**To do:** The response must consist of the lines below from the one with "left shoulder: (478, 169)" through the one with "left shoulder: (106, 331)", exactly as they appear and with both ends kept.

**Material supplied:**
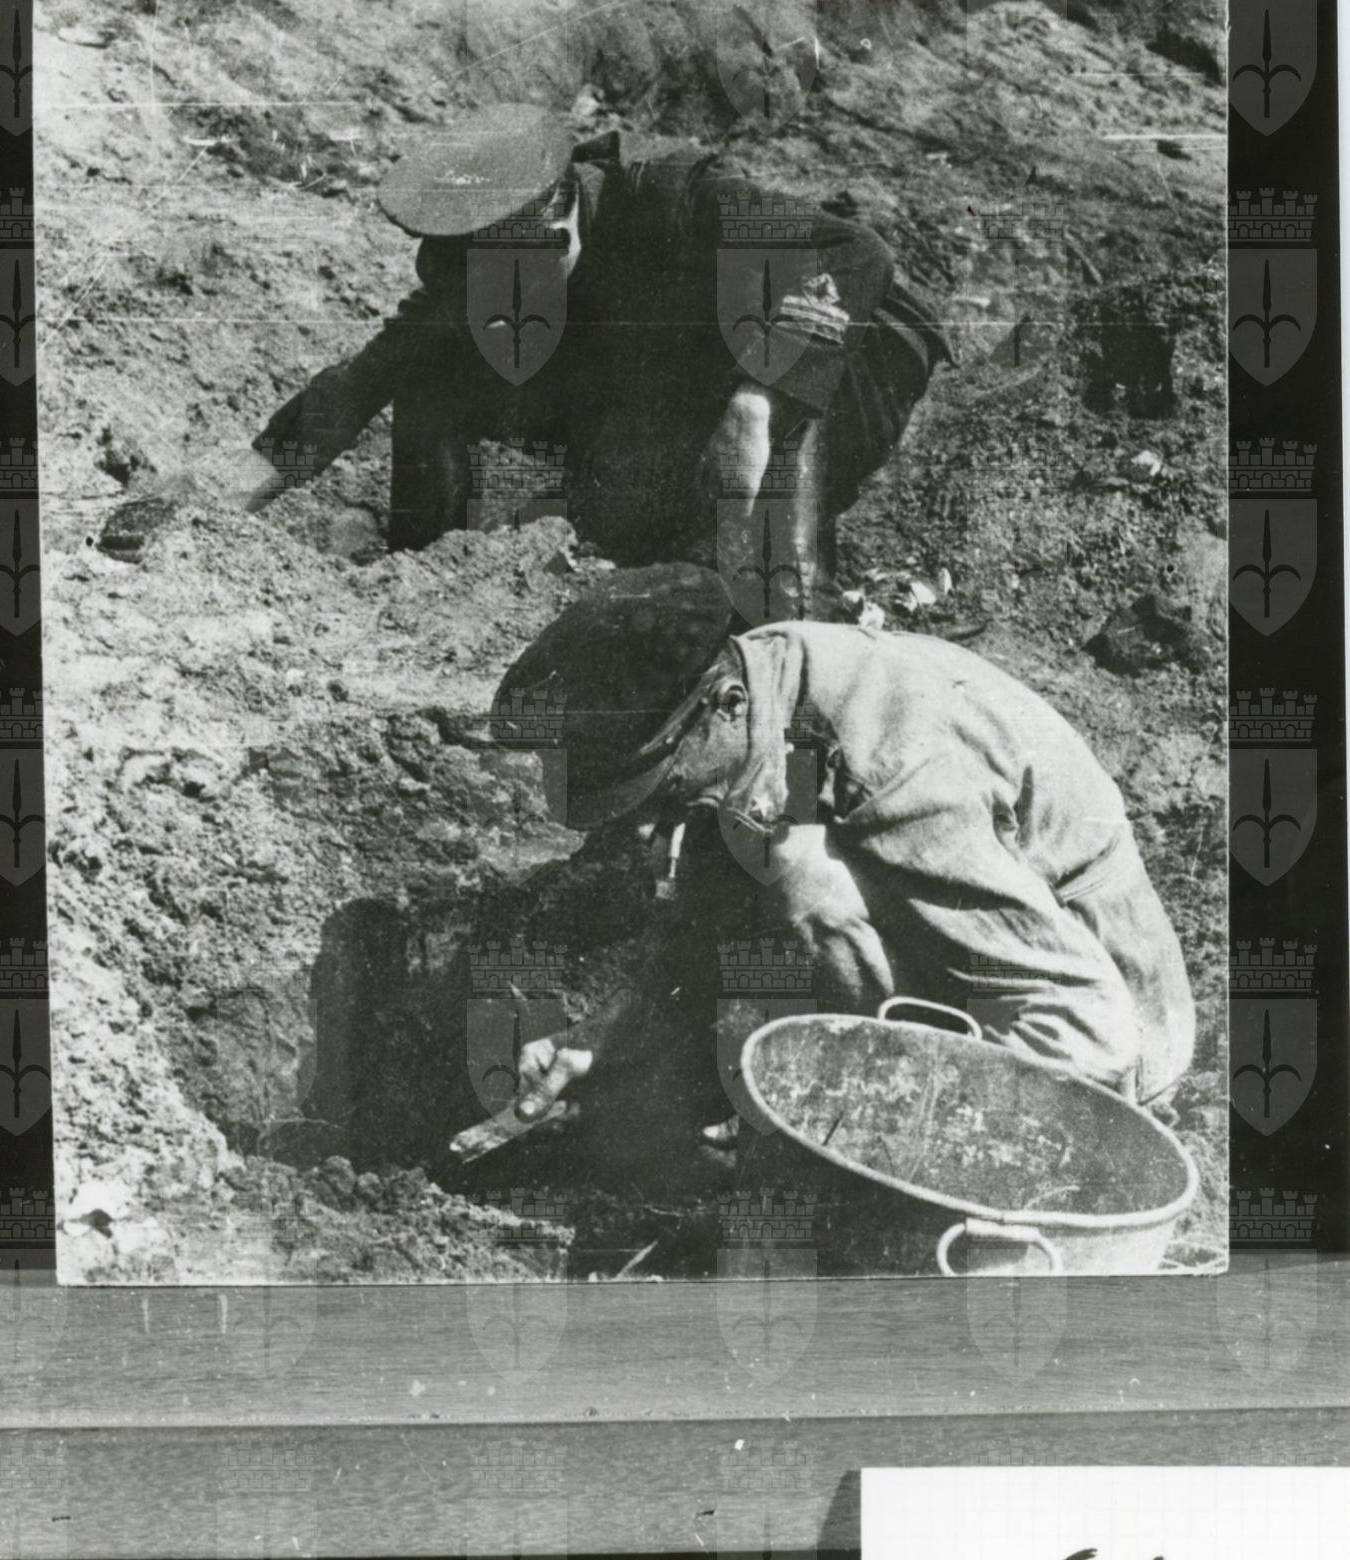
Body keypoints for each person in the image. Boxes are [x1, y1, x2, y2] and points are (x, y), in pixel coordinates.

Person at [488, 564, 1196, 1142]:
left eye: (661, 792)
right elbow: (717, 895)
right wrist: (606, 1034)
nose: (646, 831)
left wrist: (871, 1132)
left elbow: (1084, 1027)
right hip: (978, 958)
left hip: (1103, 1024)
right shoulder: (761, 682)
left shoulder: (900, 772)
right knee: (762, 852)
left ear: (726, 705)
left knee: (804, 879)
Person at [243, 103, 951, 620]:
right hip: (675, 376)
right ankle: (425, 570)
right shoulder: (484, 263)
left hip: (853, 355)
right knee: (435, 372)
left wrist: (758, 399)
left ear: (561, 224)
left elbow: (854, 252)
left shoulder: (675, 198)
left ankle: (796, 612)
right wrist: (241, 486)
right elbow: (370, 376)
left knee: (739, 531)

...

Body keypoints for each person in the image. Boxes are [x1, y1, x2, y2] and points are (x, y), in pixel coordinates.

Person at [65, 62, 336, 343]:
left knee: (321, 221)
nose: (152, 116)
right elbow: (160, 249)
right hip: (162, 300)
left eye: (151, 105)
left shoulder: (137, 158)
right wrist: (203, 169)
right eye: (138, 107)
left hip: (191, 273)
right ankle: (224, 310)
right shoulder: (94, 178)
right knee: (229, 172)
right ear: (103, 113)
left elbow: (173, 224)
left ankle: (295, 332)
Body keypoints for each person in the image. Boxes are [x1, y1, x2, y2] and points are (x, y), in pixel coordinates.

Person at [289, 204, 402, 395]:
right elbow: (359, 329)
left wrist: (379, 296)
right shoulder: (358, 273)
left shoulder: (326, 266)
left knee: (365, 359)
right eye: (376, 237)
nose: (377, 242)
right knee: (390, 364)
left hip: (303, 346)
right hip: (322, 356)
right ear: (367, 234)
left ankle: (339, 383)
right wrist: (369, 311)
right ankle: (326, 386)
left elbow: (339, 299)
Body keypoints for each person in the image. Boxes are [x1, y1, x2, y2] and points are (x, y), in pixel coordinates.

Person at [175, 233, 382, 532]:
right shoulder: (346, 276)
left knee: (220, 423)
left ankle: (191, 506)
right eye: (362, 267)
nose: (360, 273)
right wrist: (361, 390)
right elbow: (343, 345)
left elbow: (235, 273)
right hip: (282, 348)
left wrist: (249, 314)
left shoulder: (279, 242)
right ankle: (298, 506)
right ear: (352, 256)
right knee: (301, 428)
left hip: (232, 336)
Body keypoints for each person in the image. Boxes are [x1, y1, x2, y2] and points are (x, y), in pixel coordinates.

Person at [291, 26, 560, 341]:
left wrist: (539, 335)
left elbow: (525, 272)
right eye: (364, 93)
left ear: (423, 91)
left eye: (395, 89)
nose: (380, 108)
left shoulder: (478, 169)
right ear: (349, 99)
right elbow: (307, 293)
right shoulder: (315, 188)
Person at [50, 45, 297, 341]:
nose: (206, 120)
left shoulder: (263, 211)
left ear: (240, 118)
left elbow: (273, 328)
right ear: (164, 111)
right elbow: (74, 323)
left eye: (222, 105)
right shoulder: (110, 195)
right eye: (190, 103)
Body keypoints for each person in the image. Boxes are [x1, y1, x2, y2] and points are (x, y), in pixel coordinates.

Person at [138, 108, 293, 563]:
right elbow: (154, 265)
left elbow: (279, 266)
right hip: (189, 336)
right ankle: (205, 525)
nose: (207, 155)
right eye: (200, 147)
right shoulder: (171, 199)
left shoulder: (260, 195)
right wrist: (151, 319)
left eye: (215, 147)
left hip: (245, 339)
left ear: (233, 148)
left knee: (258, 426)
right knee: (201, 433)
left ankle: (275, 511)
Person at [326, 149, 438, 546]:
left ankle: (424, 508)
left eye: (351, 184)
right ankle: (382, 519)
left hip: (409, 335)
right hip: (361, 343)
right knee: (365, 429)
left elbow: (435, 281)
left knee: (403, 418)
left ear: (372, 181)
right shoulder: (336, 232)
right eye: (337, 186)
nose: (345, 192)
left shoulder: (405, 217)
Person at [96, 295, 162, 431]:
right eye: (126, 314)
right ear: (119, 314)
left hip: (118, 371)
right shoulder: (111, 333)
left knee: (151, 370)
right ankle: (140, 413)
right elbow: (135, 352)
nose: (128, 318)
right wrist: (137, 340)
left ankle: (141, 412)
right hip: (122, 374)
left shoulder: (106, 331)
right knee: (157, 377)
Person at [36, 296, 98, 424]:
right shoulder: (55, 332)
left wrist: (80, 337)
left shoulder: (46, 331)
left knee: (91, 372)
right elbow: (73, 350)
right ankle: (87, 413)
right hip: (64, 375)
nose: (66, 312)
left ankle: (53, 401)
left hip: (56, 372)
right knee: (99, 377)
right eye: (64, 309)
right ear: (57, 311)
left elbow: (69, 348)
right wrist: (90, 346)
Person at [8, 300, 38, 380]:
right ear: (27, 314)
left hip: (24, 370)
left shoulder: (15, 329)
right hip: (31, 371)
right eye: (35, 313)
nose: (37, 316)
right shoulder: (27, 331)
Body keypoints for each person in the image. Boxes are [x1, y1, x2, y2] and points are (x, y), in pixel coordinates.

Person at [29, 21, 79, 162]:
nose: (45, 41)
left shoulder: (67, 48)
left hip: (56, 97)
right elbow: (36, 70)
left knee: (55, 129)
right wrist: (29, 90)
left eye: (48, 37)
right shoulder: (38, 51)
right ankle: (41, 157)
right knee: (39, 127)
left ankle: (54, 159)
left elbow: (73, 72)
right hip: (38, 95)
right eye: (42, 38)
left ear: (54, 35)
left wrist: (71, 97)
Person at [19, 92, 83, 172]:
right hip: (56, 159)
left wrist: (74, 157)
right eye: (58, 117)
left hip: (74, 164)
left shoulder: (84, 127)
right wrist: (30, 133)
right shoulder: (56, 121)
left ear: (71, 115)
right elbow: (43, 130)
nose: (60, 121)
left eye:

**Answer to this exercise:**
left shoulder: (478, 169)
right ear: (349, 99)
right elbow: (307, 293)
right shoulder: (315, 188)
Person at [50, 45, 297, 341]:
nose: (206, 120)
left shoulder: (263, 211)
left ear: (240, 118)
left elbow: (273, 328)
right ear: (164, 111)
right elbow: (74, 323)
left eye: (222, 105)
right shoulder: (110, 195)
right eye: (190, 103)
Body keypoints for each person in the image. Boxes are [x1, y1, x2, y2] and points are (x, y), in pixel coordinates.

Person at [138, 108, 293, 563]:
right elbow: (154, 265)
left elbow: (279, 266)
right hip: (189, 336)
right ankle: (205, 525)
nose: (207, 155)
right eye: (200, 147)
right shoulder: (171, 199)
left shoulder: (260, 195)
right wrist: (151, 319)
left eye: (215, 147)
left hip: (245, 339)
left ear: (233, 148)
left knee: (258, 426)
right knee: (201, 433)
left ankle: (275, 511)
Person at [326, 149, 438, 546]:
left ankle: (424, 508)
left eye: (351, 184)
right ankle: (382, 519)
left hip: (409, 335)
right hip: (361, 343)
right knee: (365, 429)
left elbow: (435, 281)
left knee: (403, 418)
left ear: (372, 181)
right shoulder: (336, 232)
right eye: (337, 186)
nose: (345, 192)
left shoulder: (405, 217)
Person at [96, 295, 162, 431]:
right eye: (126, 314)
right ear: (119, 314)
left hip: (118, 371)
right shoulder: (111, 333)
left knee: (151, 370)
right ankle: (140, 413)
right elbow: (135, 352)
nose: (128, 318)
right wrist: (137, 340)
left ankle: (141, 412)
right hip: (122, 374)
left shoulder: (106, 331)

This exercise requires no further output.